Why didn't the media ask the MPs whether their behaviour on the floor of the House symbolised democracy, parliamentary democracy, as the inviolate basic feature of our Constitution? Wasn't the media, otherwise so distressed with "Hindutva goons", silent this time around because the BJP was at the receiving end?

Mystery number nine is why, on March 8, Vajpayee take a somersault by announcing his government's willingness to discuss the Gujarat circular under that very rule that the Congress had insisted upon for all of eight days earlier? Why that show of bravura when the noose had so clearly been put around the Gujarat government to withdraw its circular hours later? Why did Vajpayee succumb to political blackmail from foes and "friends" alike when Constitutional legality and 15 court rulings were on his side? Why didn't he resign instead on the issue and dare Naidu or madam or whoever to form an alternative government if they could?

Has Vajpayee become so enamoured of power or has he become old as well as spineless? Has Vajpayee finally lost that soul of his which once belonged to the Sangh? Pick your choice from these masks of mystery.
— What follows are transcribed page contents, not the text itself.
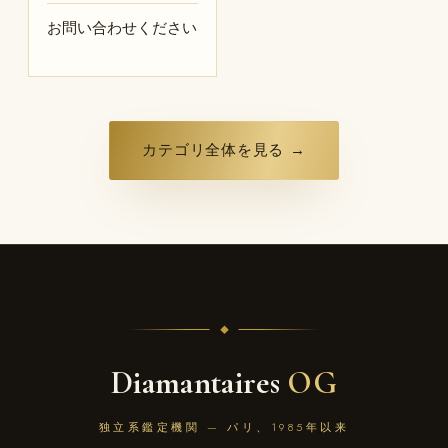
お問い合わせください
カテゴリ全体を見る →
Diamantaires
OG
独立系鑑定機関 — パリ、1985年以来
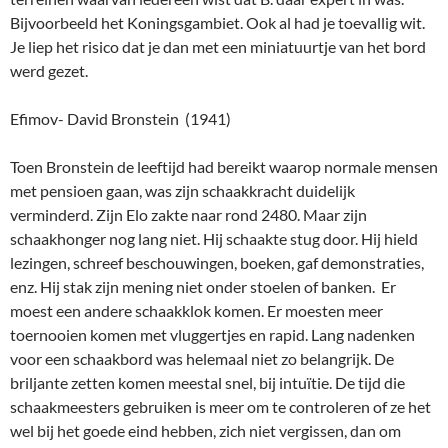
enz. Hij stak zijn mening niet onder stoelen of banken. Er
moest een andere schaakklok komen. Er moesten meer
toernooien komen met vluggertjes en rapid. Lang nadenken
voor een schaakbord was helemaal niet zo belangrijk. De
briljante zetten komen meestal snel, bij intuïtie. De tijd die
schaakmeesters gebruiken is meer om te controleren of ze het
wel bij het goede eind hebben, zich niet vergissen, dan om
briljante ideeën te krijgen. Die komen, op grond van kennis en
ervaring, gewoon snel opborrelen. Schaken moet vooral ook
leuk blijven voor het publiek. Te veel schaakpartijen van
grootmeesters zijn gewoon saai en vervelend. Bronstein kreeg
steeds meer interesse voor de schaakcomputer. Wat is het
verschil tussen het 'denken' van het schaakprogramma en dat
van de mens? Waarom kan een grootmeester toch vaak
winnen van een computer, hoewel hij veel minder snel denkt,
veel minder zetten vooruit berekent, meer gehinderd wordt
door emoties (onzekerheid, angst, onderschatting, enz.)? Daar
schreef hij over, sprak daarover.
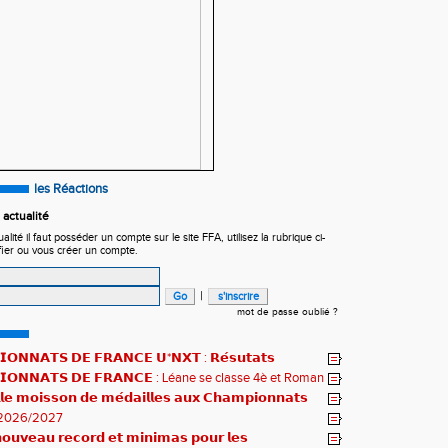
les Réactions
actualité
ité il faut posséder un compte sur le site FFA, utilisez la rubrique ci-
fier ou vous créer un compte.
|
mot de passe oublié ?
𝗢𝗡𝗡𝗔𝗧𝗦 𝗗𝗘 𝗙𝗥𝗔𝗡𝗖𝗘 𝗨*𝗡𝗫𝗧 : 𝗥𝗲́𝘀𝘂𝘁𝗮𝘁𝘀
𝗾𝘂𝗲𝘀 !
𝗜𝗢𝗡𝗡𝗔𝗧𝗦 𝗗𝗘 𝗙𝗥𝗔𝗡𝗖𝗘 : Léane se classe 4è et Roman
𝗹𝗲 𝗺𝗼𝗶𝘀𝘀𝗼𝗻 𝗱𝗲 𝗺𝗲́𝗱𝗮𝗶𝗹𝗹𝗲𝘀 𝗮𝘂𝘅 𝗖𝗵𝗮𝗺𝗽𝗶𝗼𝗻𝗻𝗮𝘁𝘀
2026/2027
𝘂𝘃𝗲𝗮𝘂 𝗿𝗲𝗰𝗼𝗿𝗱 𝗲𝘁 𝗺𝗶𝗻𝗶𝗺𝗮𝘀 𝗽𝗼𝘂𝗿 𝗹𝗲𝘀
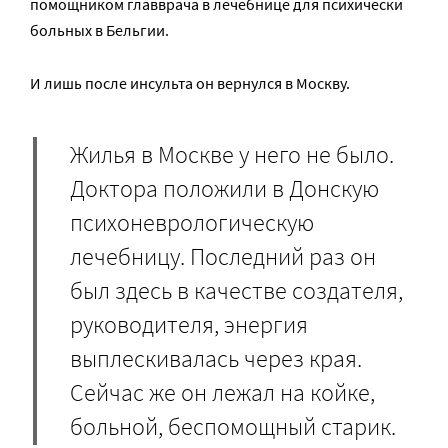
помощником главврача в лечебнице для психически
больных в Бельгии.
И лишь после инсульта он вернулся в Москву.
Жилья в Москве у него не было.
Доктора положили в Донскую
психоневрологическую
лечебницу. Последний раз он
был здесь в качестве создателя,
руководителя, энергия
выплескивалась через края.
Сейчас же он лежал на койке,
больной, беспомощный старик.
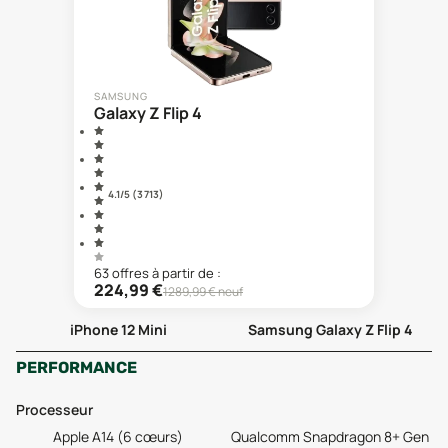
SAMSUNG
Galaxy Z Flip 4
4.1
/5 (
3 713
)
63
offre
s
à partir de :
224,99
€
1289,99
€ neuf
iPhone 12 Mini
Samsung Galaxy Z Flip 4
PERFORMANCE
Processeur
Apple A14 (6 cœurs)
Qualcomm Snapdragon 8+ Gen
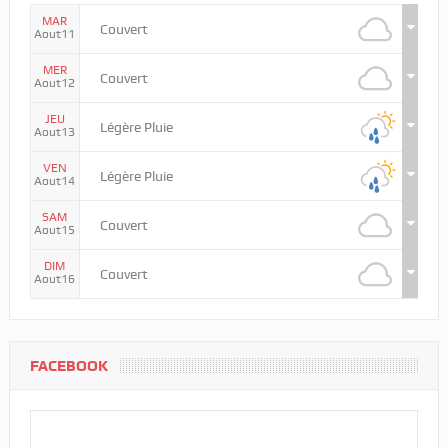
MAR
Couvert
Aout11
MER
Couvert
Aout12
JEU
Légère Pluie
Aout13
VEN
Légère Pluie
Aout14
SAM
Couvert
Aout15
DIM
Couvert
Aout16
FACEBOOK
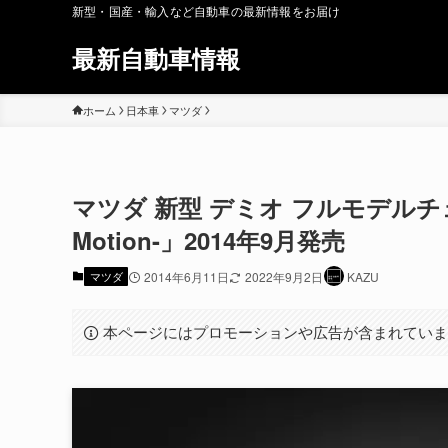
新型・国産・輸入など自動車の最新情報をお届け
最新自動車情報
ホーム
日本車
マツダ
マツダ 新型 デミオ フルモデルチェン
Motion-」2014年9月発売
マツダ
2014年6月11日
2022年9月2日
KAZU
本ページにはプロモーションや広告が含まれてい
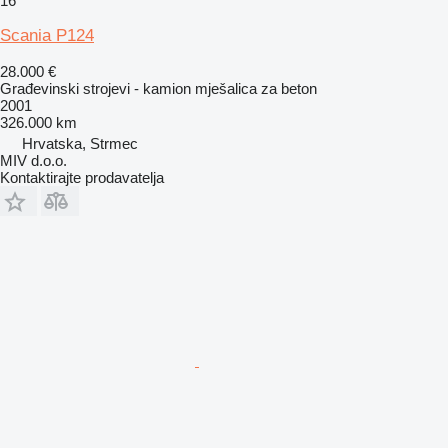
16
Scania P124
28.000 €
Građevinski strojevi - kamion mješalica za beton
2001
326.000 km
Hrvatska, Strmec
MIV d.o.o.
Kontaktirajte prodavatelja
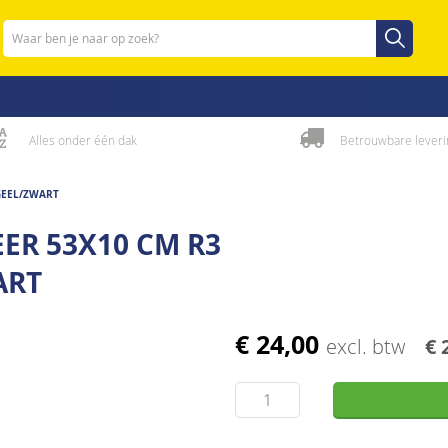
Zoeken
Zoeken
Alles onder één dak
Betrouwbare leveri
GEEL/ZWART
ER 53X10 CM R3
ART
€ 24,00
excl. btw
€ 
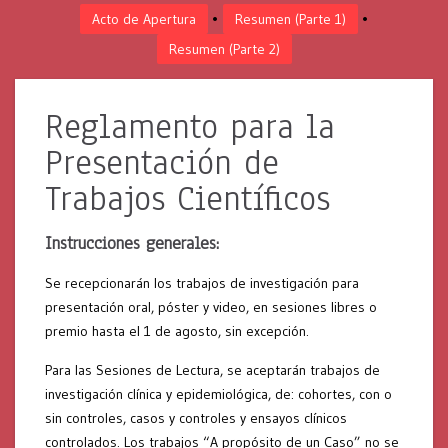
•
•
Acto de Apertura
Resumen (Parte 1)
Resumen (Parte 2)
Reglamento para la
Presentación de
Trabajos Científicos
Instrucciones generales:
Se recepcionarán los trabajos de investigación para
presentación oral, póster y video, en sesiones libres o
premio hasta el 1 de agosto, sin excepción.
Para las Sesiones de Lectura, se aceptarán trabajos de
investigación clínica y epidemiológica, de: cohortes, con o
sin controles, casos y controles y ensayos clínicos
controlados. Los trabajos “A propósito de un Caso” no se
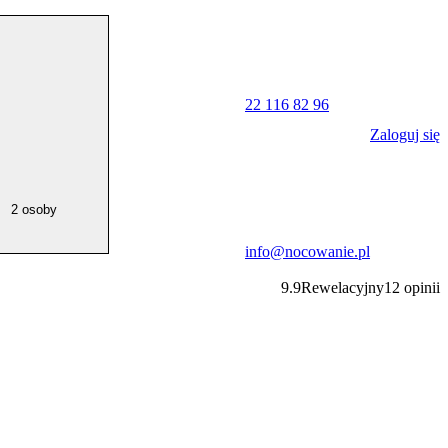
22 116 82 96
Zaloguj się
2 osoby
info@nocowanie.pl
9.9
Rewelacyjny
12
opinii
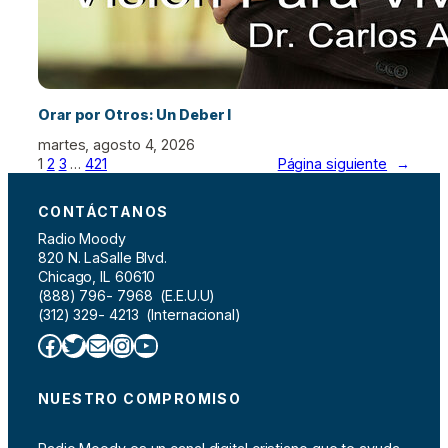
Orar por Otros: Un Deber I
martes, agosto 4, 2026
1
2
3
…
421
Página siguiente
→
CONTÁCTANOS
Radio Moody
820 N. LaSalle Blvd.
Chicago, IL 60610
(888) 796- 7968 (E.E.U.U)
(312) 329- 4213 (Internacional)
Facebook
Twitter
Correo electrónico
Instagram
YouTube
NUESTRO COMPROMISO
Mystery number ten is the list of the parties/organisations with which participation or association is banned for state government employees by the Gujarat circular. The list, as announced in the circular of June 5, 1986, contained 32 names. Another circular of December 14 in that same year added two more outfits to the banned list, one of them being the Jamaat-e-Islami.

Both circulars were issued when the Congress party reigned supreme in Delhi as well as in Gandhinagar; hence, it was no surprise that the proscribed list included the Akhil Bharatiya Vidya Parishad (the students wing of the Sangh Parivar) but excluded the Indian Youth Congress and the Congress Seva Dal although both these organisations are unmistakably political in nature.

The mystery here is two-fold: neither did the naïve BJP/RSS blokes draw public attention to this astounding anomaly during the recent ruckus, nor has the BJP government in Gujarat in the last few years added the two Congress units to the banned list.

Mystery number eleven is why none of our proliferating breed of human rights activists has gone to court challenging government ban on its employees being associated with political or communal bodies. After all, government employees do vote according to their political bent of mind; are they then to be barred from approaching the ballot box as well? Are they similarly to be barred from becoming members of Mumbai's Islam Gymkhana or entering the temple at Tirupati?

The last mystery is the Gujarat government's eleventh hour decision to withdraw its circular of sensation after being so honourably resilient for so long. But that, in retrospect, is no mystery at all. As the RSS chief might well and truly say, "It was Hindu cowardice on display… yet again."